Le mot "Hacker"
Avril 2004
Pour la presse populaire, "hacker" signifie quelqu'un qui pirate des ordinateurs. Parmi les programmeurs, cela signifie un bon programmeur. Mais les deux significations sont liées. Pour les programmeurs, "hacker" connote la maîtrise dans le sens le plus littéral : quelqu'un qui peut faire faire à un ordinateur ce qu'il veut—que l'ordinateur le veuille ou non.
Pour ajouter à la confusion, le nom "hack" a aussi deux sens. Il peut être soit un compliment, soit une insulte. On appelle cela un hack quand vous faites quelque chose de manière laide. Mais quand vous faites quelque chose d'assez intelligent pour battre le système, cela s'appelle aussi un hack. Le mot est plus souvent utilisé dans le premier sens que dans le second, probablement parce que les solutions laides sont plus communes que les brillantes.
Croyez-le ou non, les deux sens de "hack" sont aussi liés. Les solutions laides et imaginatives ont quelque chose en commun : elles brisent toutes deux les règles. Et il y a un continuum graduel entre le bris de règles qui est simplement laid (utiliser du ruban adhésif pour attacher quelque chose à votre vélo) et le bris de règles qui est brillamment imaginatif (rejeter l'espace euclidien).
Le hacking précède les ordinateurs. Quand il travaillait sur le projet Manhattan, Richard Feynman s'amusait à ouvrir des coffres contenant des documents secrets. Cette tradition continue aujourd'hui. Quand nous étions à l'école supérieure, un ami hacker qui passait trop de temps autour du MIT avait son propre kit de crochetage. (Il dirige maintenant un fonds spéculatif, une entreprise pas sans rapport.)
Il est parfois difficile d'expliquer aux autorités pourquoi on voudrait faire de telles choses. Un autre de mes amis s'est une fois mis dans le pétrin avec le gouvernement pour avoir piraté des ordinateurs. Cela n'avait été déclaré crime que récemment, et le FBI a trouvé que leur technique d'investigation habituelle ne fonctionnait pas. L'enquête policière commence apparemment par un motif. Les motifs habituels sont peu nombreux : drogues, argent, sexe, vengeance. La curiosité intellectuelle n'était pas sur la liste des motifs du FBI. En effet, tout le concept leur semblait étranger.
Ceux qui sont en position d'autorité ont tendance à être ennuyés par l'attitude générale de désobéissance des hackers. Mais cette désobéissance est un sous-produit des qualités qui en font de bons programmeurs. Ils peuvent rire du PDG quand il parle en langage corporate générique, mais ils rient aussi de quelqu'un qui leur dit qu'un certain problème ne peut pas être résolu. Supprimez l'un, et vous supprimez l'autre.
Cette attitude est parfois affectée. Parfois, de jeunes programmeurs remarquent les excentricités des hackers éminents et décident d'en adopter quelques-unes pour paraître plus intelligents. La version fake n'est pas seulement ennuyeuse ; l'attitude piquante de ces poseurs peut en fait ralentir le processus d'innovation.
Mais même en tenant compte de leurs excentricités ennuyeuses, l'attitude de désobéissance des hackers est un gain net. Je souhaite que ses avantages soient mieux compris.

• **Données sources**:

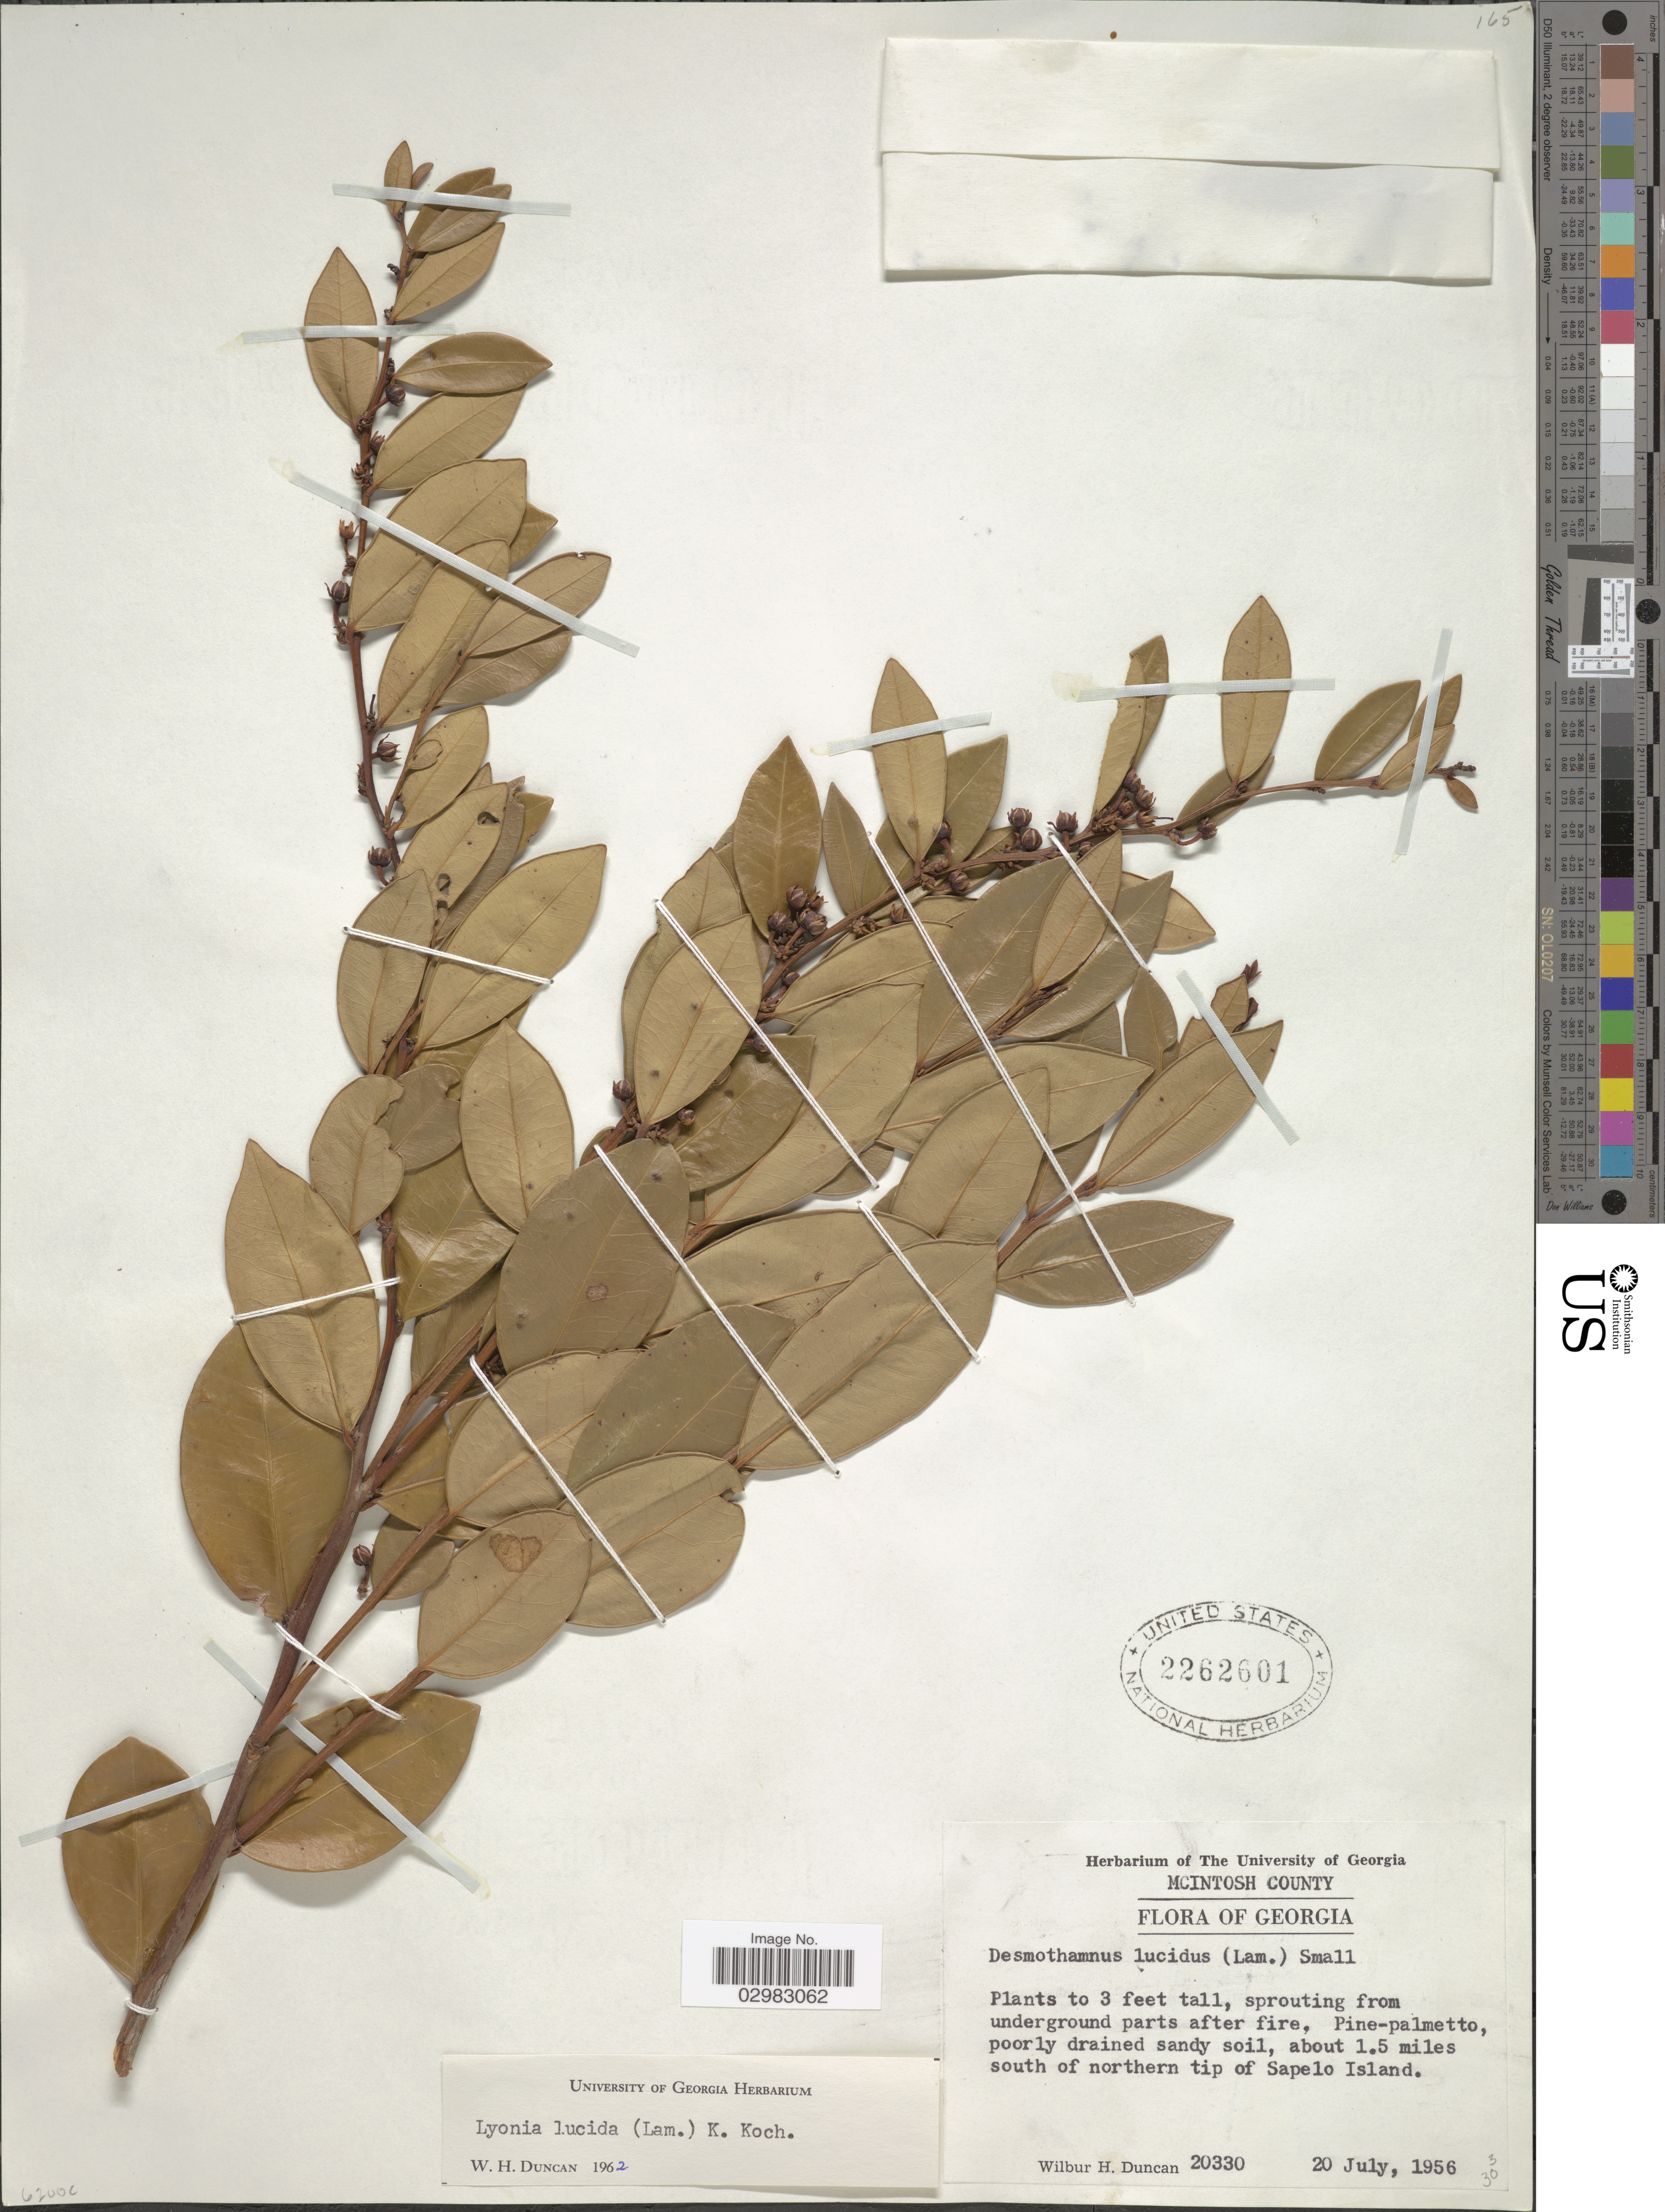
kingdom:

• **Ce qui est demandé**:
(1) Recopiez mot pour mot, s'il vous plaît, le passage de l'extrait qui commence par "Pour ajouter à" et se poursuit jusqu'à "que les brillantes.".
(2) Répondez à ces questions sur l'extrait :
(a) À quoi Richard Feynman s'amusait-il quand il travaillait sur le projet Manhattan ?
(b) Quels motifs habituels d'une enquête sont énumérés ?
(c) Dans quel cas fait-on un hack au sens le plus courant du mot ?
La liste n'est d'aucune utilité ici.

• **Résultats par ordre**:
(1)
Pour ajouter à la confusion, le nom "hack" a aussi deux sens. Il peut être soit un compliment, soit une insulte. On appelle cela un hack quand vous faites quelque chose de manière laide. Mais quand vous faites quelque chose d'assez intelligent pour battre le système, cela s'appelle aussi un hack. Le mot est plus souvent utilisé dans le premier sens que dans le second, probablement parce que les solutions laides sont plus communes que les brillantes.

(2)
(a) À ouvrir des coffres contenant des documents secrets.
(b) Drogues, argent, sexe, vengeance.
(c) Quand on fait quelque chose de manière laide.